WhatsApp's largest market is in India, where it has more than 200 million users. Indians sent each other more than 20 billion New Year's Eve greetings via WhatsApp this year. And WhatsApp is testing a new payments feature to expand its reach.

Almost from the beginning, WhatsApp messages have been used to incite mob violence in India. WhatsApp rumors about child abductions led to the murder of three people in Tamil Nadu state last week.

In India's election, Facebook has teamed with the fact-checking website Boom to review related content. Yet little has been done in this cycle to combat incendiary content on WhatsApp.
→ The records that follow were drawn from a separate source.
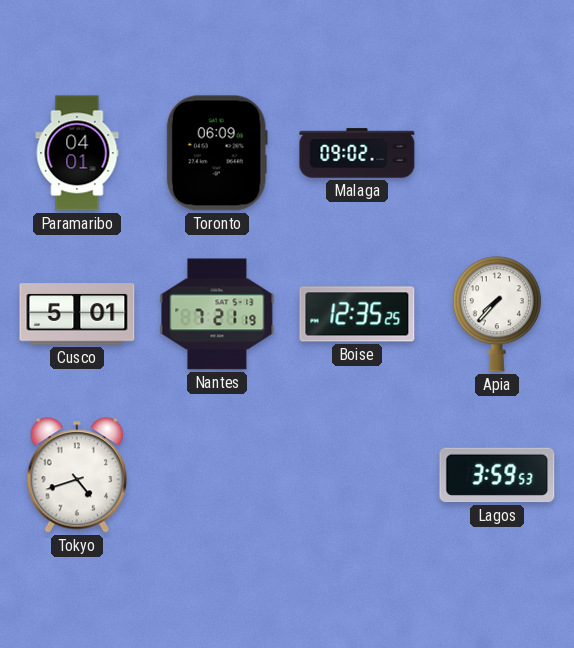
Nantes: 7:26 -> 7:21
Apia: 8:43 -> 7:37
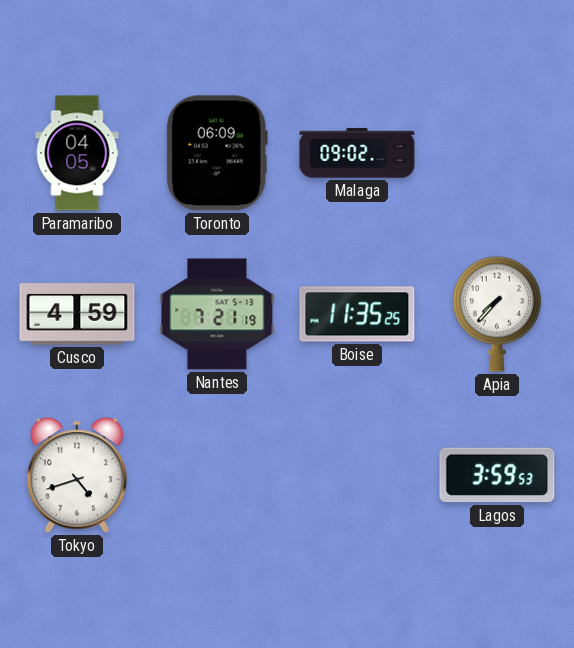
Paramaribo: 04:01 -> 04:05
Cusco: 5:01 -> 4:59
Boise: 12:35 -> 11:35
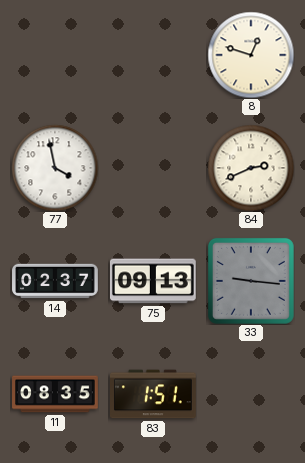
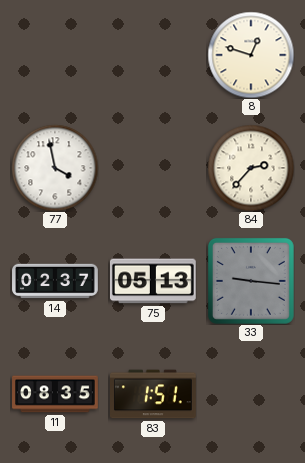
84: 2:41 -> 2:37
75: 09:13 -> 05:13
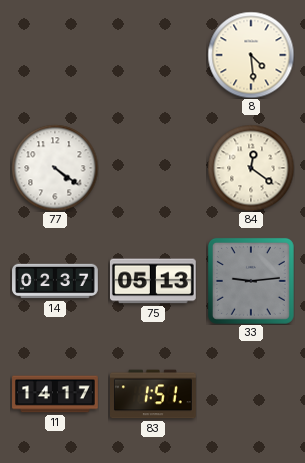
8: 12:48 -> 4:29
77: 3:58 -> 4:21
84: 2:37 -> 12:21
33: 9:16 -> 9:14
11: 08:35 -> 14:17
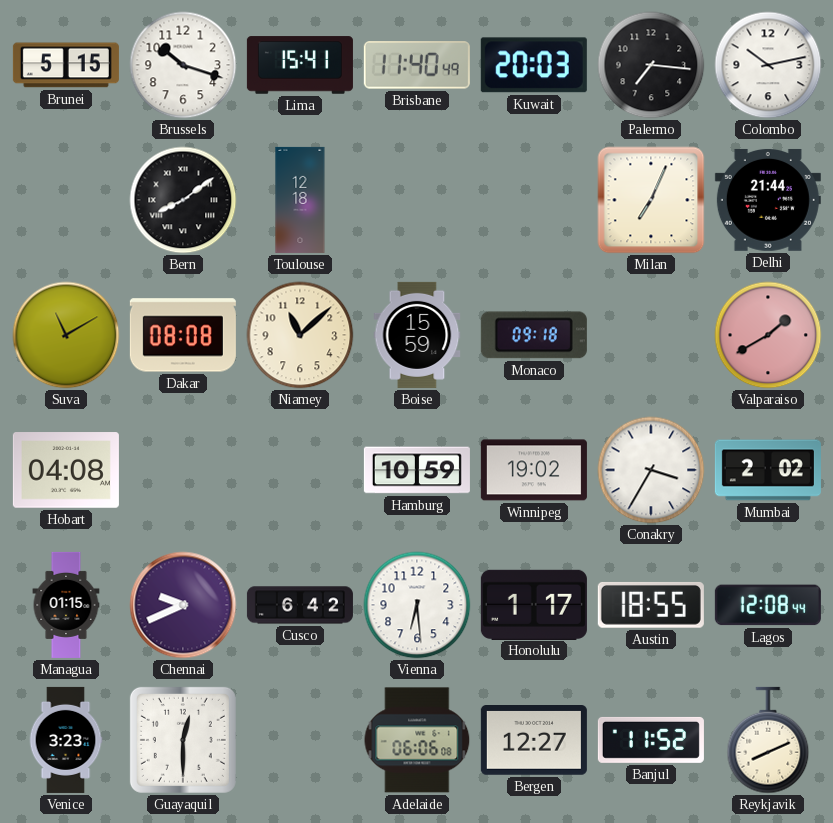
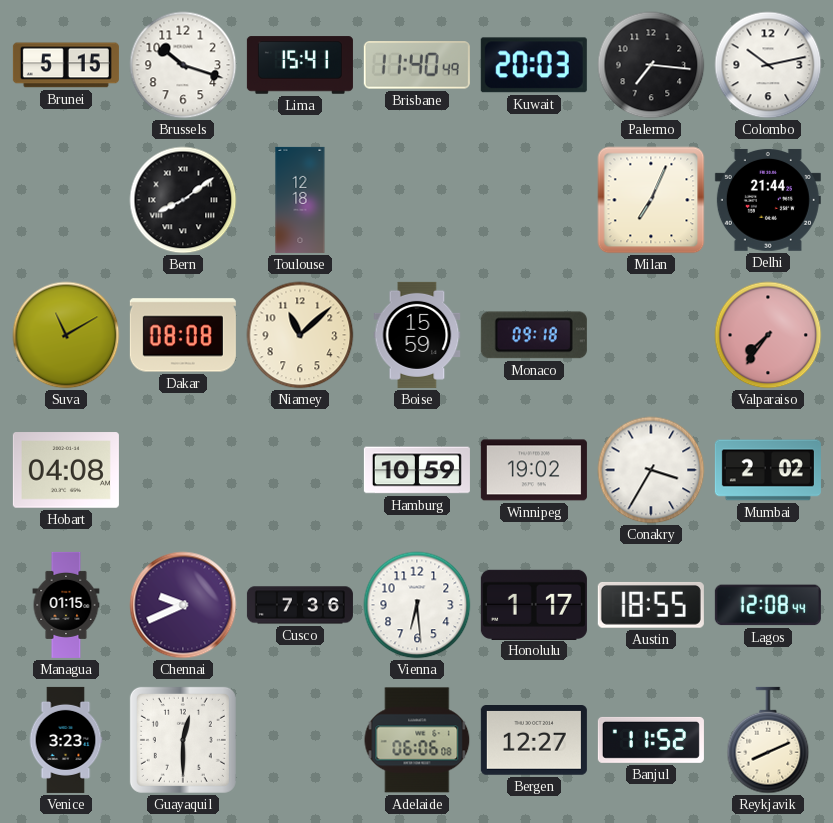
Valparaiso: 1:40 -> 7:36
Cusco: 6:42 -> 7:36
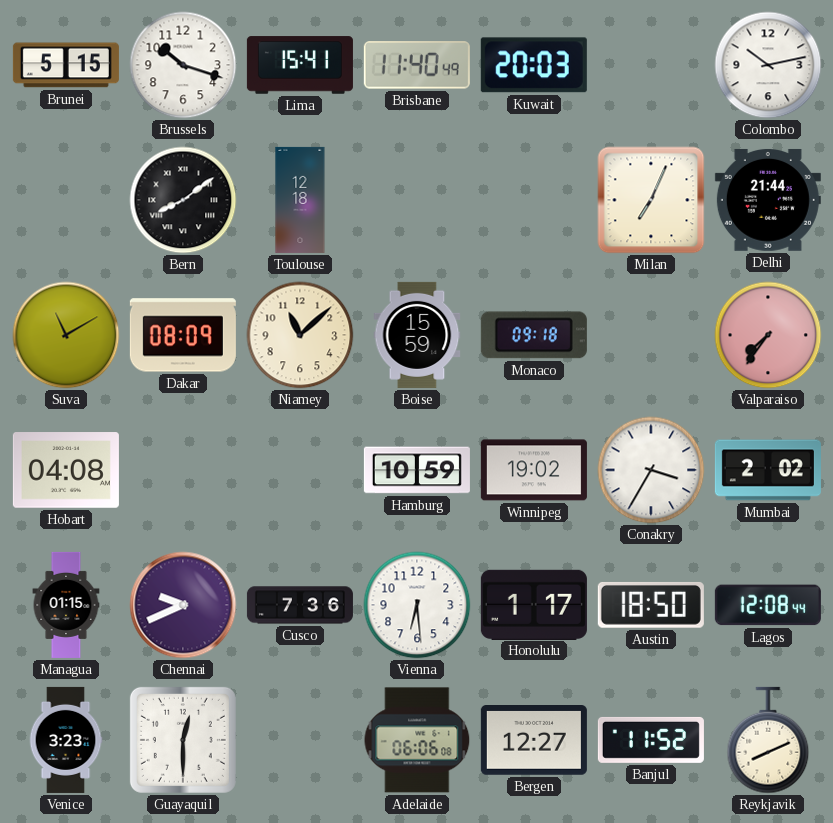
Palermo: 7:16 -> none
Dakar: 08:08 -> 08:09
Austin: 18:55 -> 18:50
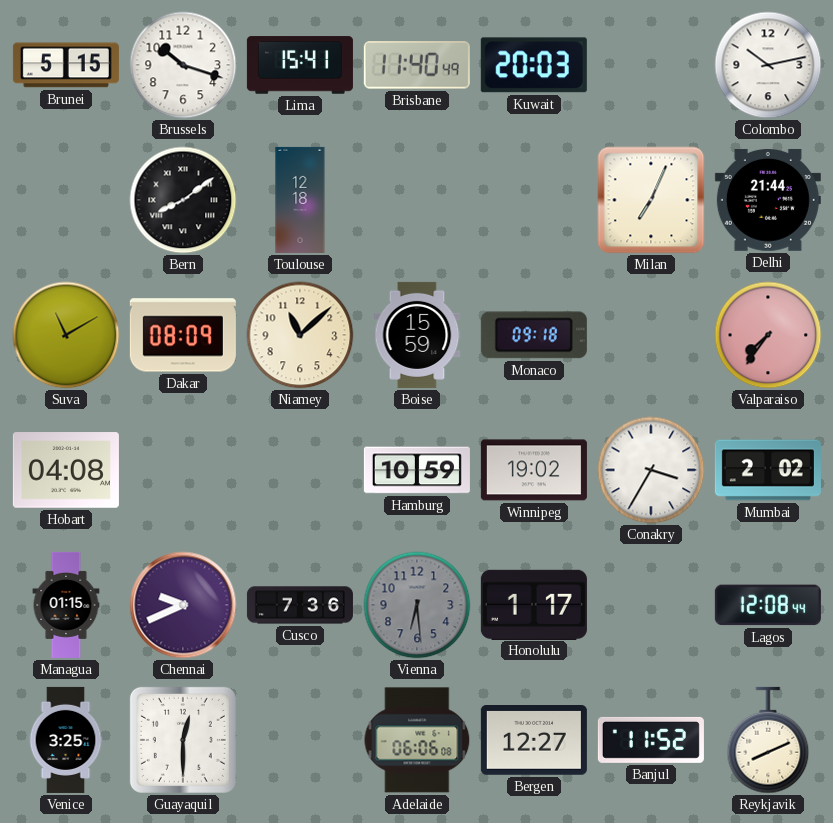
Vienna dial: white -> grey
Austin: 18:50 -> none
Venice: 3:23 -> 3:25
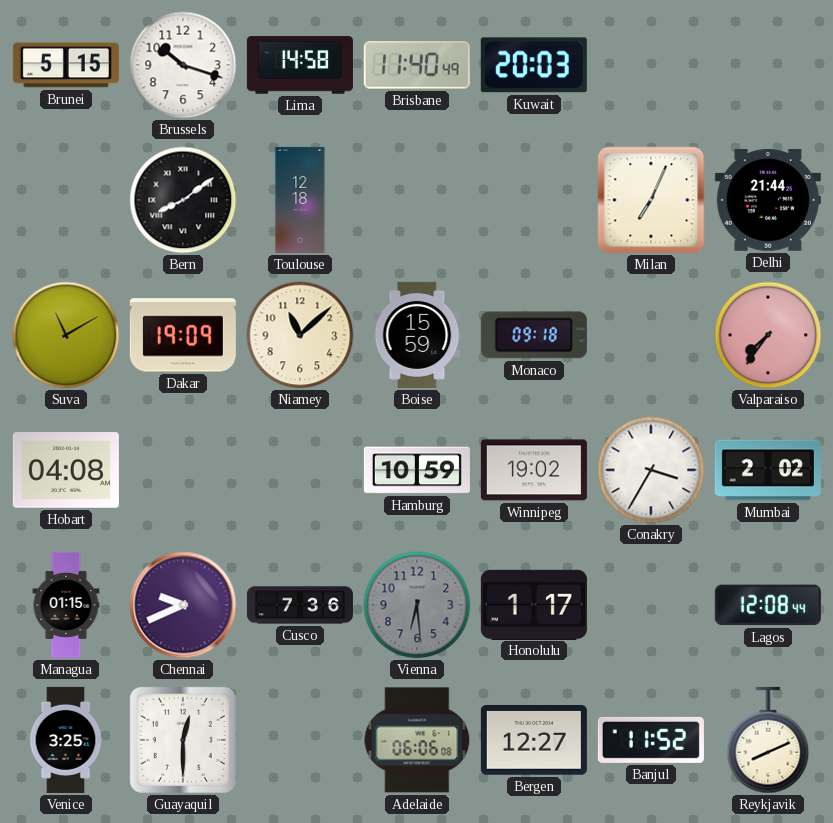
Lima: 15:41 -> 14:58
Colombo: 10:13 -> none
Dakar: 08:09 -> 19:09
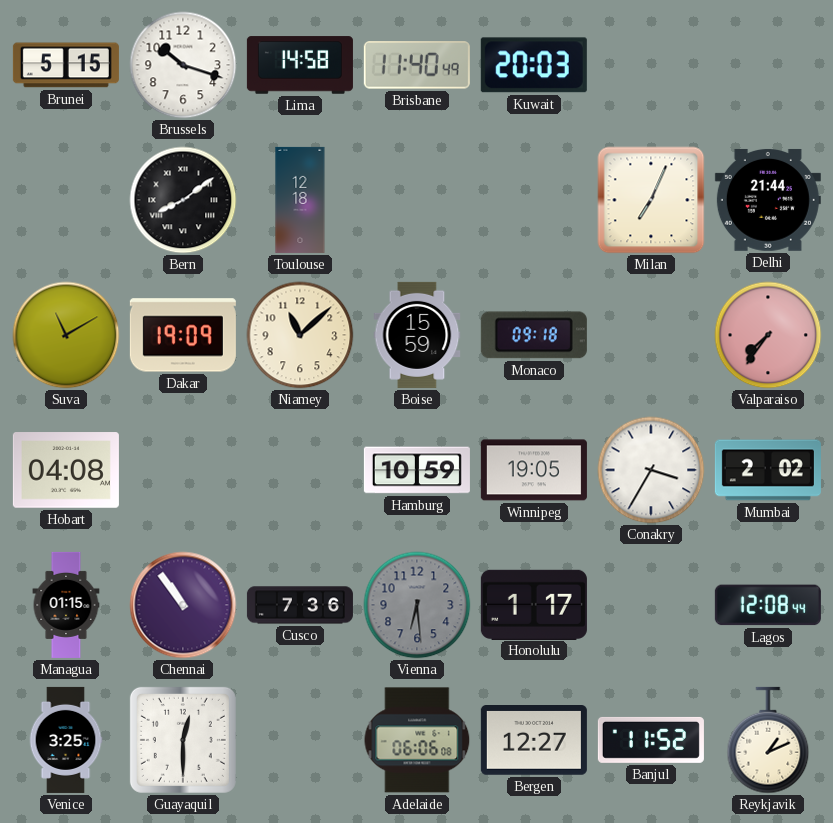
Winnipeg: 19:02 -> 19:05
Chennai: 9:41 -> 10:54
Reykjavik: 8:11 -> 1:11
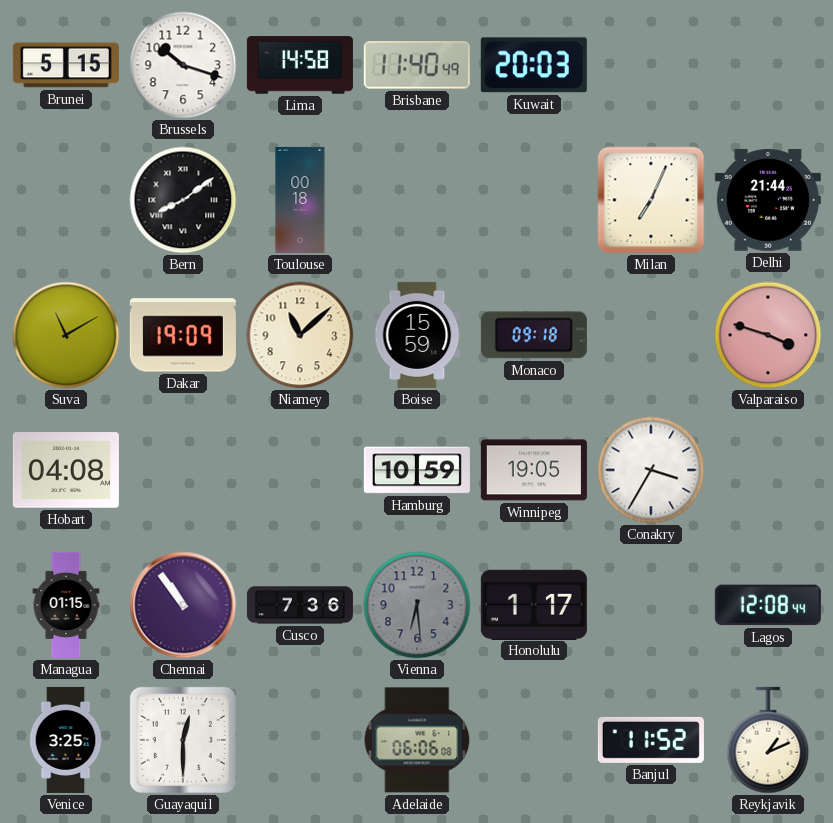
Toulouse: 12:18 -> 00:18
Valparaiso: 7:36 -> 3:48
Mumbai: 2:02 -> none
Bergen: 12:27 -> none
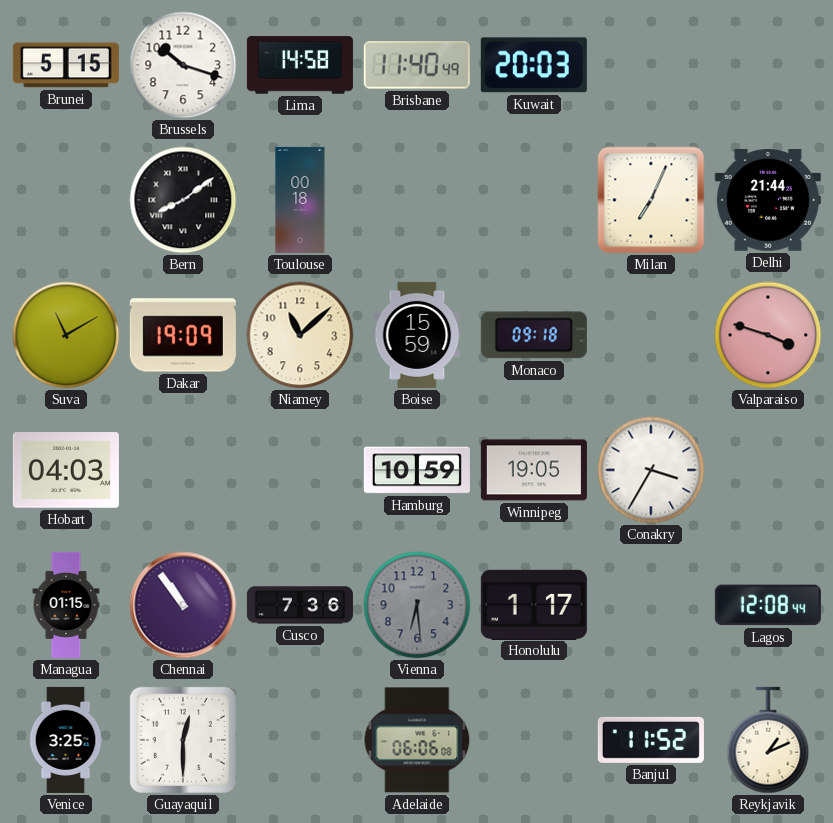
Hobart: 04:08 -> 04:03
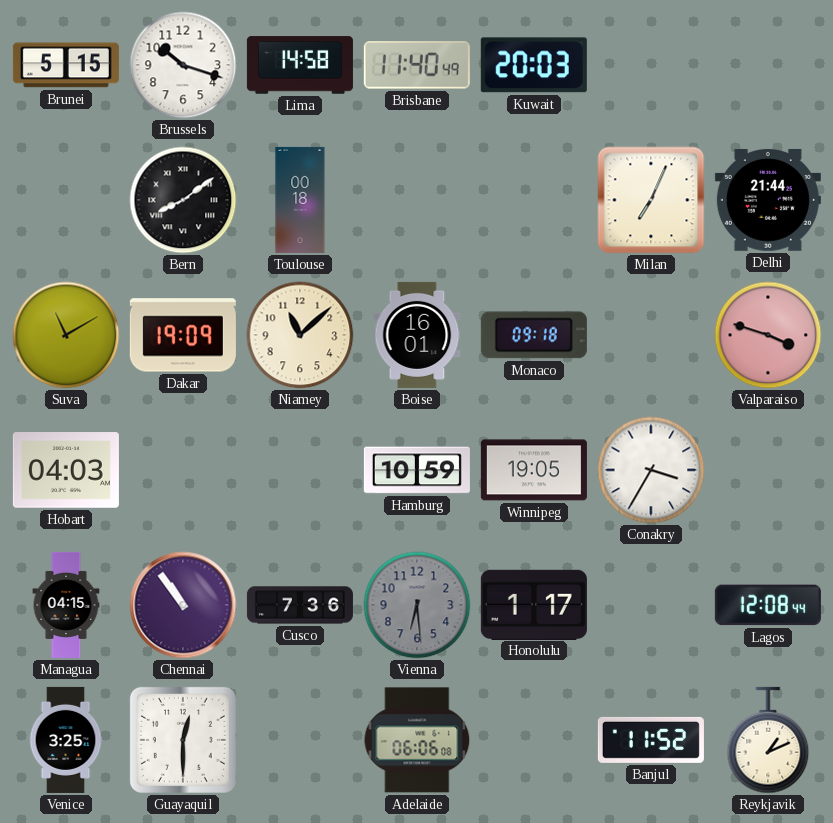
Boise: 15:59 -> 16:01
Managua: 01:15 -> 04:15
Representatives of the messaging service were in India in recent days to meet with civil society groups and discuss next year's election.

"We're working to give people more control over groups and are constantly evolving our tools to block automated content," a WhatsApp spokesman said in a statement. "In the run-up to next year's election in India we're stepping up our education efforts so that people know about our safety features, as well as how to spot fake news and hoaxes."

Facebook executives have clashed with WhatsApp's leadership on a host of issues, including privacy and how to profit off WhatsApp's broad base of users. Its co-founder, Jan Koum, resigned last month in part over Facebook's attempts to collect more detailed information. In turn, Facebook executives have been frustrated over WhatsApp's inability to stem the tide of fake news or control illegal content shared on the platform.

Prime Minister Narendra Modi, who marched to victory in 2014 backed by an unprecedented social media operation, has thousands of WhatsApp warriors running grass-roots groups. A review of their posts show some contain warnings about Muslims - a tactic to unite the loyal Hindu base.

"Reaching out to each home and promoting one's manifesto is easier and faster than ever before," said Vikas Puttur, a spokesman for Modi's Bharatiya Janata Party in Mangalore. "We get to know the ground reality in moments."

Mangalore is a tidy city in the state of Karnataka of about 625,000 people, with palm trees and terra-cotta roof homes. But its languid seaside air is belied by strain between majority Hindus and a largely affluent Muslim minority, many of whom have embraced a stricter form of Islam fostered by ties to the Persian Gulf.